- Directed by: Patrick Meaney
- Written by: Patrick Meaney
- Produced by: Patrick Meaney Jordan Rennert Jordan Byrne Brian Townes Amanda Sonnenschein
- Cinematography: Jordan Rennert
- Edited by: Patrick Meaney
- Music by: Field Observations
- Production company: Respect Films
- Distributed by: Smith Global Media
- Release date: February 6, 2018;
- Running time: 90 minutes
- Country: United States
- Language: English

= House of Demons =

House of Demons is a 2018 American horror film directed and written by Patrick Meaney that follows four estranged friends who reunite to spend the weekend at a remote house that was once home to a Manson Family like cult. It stars Amber Benson, Kaytlin Borgen, Morgan Peter Brown, Taliesin Jaffe, Tiffany Smith, Jeff Torres, Whitney Moore and Dove Meir. The film was released on February 6, 2018, by Smith Global Media and Sony Home Entertainment.

==Plot==
Gwen, Matthew, Katrina, and Spencer are best friends for years, until a terrible tragedy tears them apart, and leaves all of them in a state of arrested development. Years later, they are reunited for a destination wedding to stay together in a rented house. What they do not know is that in the late 60s, the house was home to a Manson Family-like cult, run by Frazer, a charismatic former scientist pushing the boundaries of human consciousness. His experiments echo through time and manifest everyone's darkest fears and memories before them as time blurs and Frazer's cult and the present day collide. Over the course of one night, everyone must confront their darkness or be destroyed by it.

==Cast==
- Kaytlin Borgen as Gwen
- Morgan Peter Brown as Spencer
- Dove Meir as Frazer
- Whitney Moore as Katrina
- Tiffany Smith as Samantha
- Jeff Torres as Matthew
- Amber Benson as Maya
- Chloe Dykstra as Nancy
- Taliesin Jaffe as Dave
- Brian Townes as Derek
- Jeff Berg as Jeff
- Paradox Pollack as The Demon
- Alexia Dox as Dawn

==Production==

The film was shot in 13 days, primarily in Santa Clarita, California. Meaney chose to cast many people who are prominent in the geek world, after developing those connections while producing documentaries about the world of comic books.

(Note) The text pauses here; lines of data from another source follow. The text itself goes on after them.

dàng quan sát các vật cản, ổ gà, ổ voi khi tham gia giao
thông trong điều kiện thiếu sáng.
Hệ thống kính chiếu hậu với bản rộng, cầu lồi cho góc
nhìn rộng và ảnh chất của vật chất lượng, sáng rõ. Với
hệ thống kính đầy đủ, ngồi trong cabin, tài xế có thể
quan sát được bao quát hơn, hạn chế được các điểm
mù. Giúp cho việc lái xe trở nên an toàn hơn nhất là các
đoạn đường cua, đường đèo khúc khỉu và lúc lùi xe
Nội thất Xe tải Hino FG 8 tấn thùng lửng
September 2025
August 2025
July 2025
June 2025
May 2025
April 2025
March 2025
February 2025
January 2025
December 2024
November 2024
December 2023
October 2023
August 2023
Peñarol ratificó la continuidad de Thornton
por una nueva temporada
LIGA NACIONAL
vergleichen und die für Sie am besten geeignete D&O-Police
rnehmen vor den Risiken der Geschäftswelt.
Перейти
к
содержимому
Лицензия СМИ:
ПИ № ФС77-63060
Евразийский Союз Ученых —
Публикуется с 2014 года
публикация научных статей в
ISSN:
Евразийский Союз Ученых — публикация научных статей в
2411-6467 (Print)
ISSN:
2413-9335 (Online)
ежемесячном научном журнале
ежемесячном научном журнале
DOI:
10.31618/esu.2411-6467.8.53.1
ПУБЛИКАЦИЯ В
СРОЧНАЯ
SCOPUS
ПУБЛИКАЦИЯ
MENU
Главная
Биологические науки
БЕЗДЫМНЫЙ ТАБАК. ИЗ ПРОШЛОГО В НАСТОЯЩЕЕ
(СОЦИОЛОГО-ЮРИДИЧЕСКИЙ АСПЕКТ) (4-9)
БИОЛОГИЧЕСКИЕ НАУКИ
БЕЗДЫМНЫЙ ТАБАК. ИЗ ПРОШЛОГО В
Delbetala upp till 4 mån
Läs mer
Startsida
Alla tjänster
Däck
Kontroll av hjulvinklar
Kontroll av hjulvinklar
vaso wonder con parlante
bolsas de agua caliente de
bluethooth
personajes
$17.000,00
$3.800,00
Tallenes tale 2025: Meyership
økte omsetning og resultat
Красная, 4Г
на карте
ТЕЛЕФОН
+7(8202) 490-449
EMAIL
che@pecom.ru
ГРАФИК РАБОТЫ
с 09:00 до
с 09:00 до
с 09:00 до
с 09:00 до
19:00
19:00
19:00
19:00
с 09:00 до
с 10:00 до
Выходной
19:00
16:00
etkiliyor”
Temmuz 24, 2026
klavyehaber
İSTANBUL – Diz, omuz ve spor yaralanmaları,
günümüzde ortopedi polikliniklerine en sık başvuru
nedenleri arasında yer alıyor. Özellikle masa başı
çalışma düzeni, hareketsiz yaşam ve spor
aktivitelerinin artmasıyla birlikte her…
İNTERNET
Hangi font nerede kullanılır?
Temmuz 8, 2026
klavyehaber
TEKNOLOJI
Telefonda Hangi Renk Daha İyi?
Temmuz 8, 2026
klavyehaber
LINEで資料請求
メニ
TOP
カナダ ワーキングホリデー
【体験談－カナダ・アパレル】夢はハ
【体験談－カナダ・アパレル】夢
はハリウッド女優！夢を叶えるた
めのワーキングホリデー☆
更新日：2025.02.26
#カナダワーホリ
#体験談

The film was originally called Trip House, but the title was subsequently changed to House of Demons.

==Release==

The film was acquired for distribution by Smith Global Media and Sony Home Entertainment. It was released February 6, 2018 on DVD, VOD and digital.

In advance of the release, the film received positive reviews from Aint It Cool News, We The Nerdy, Unseen Films and other outlets.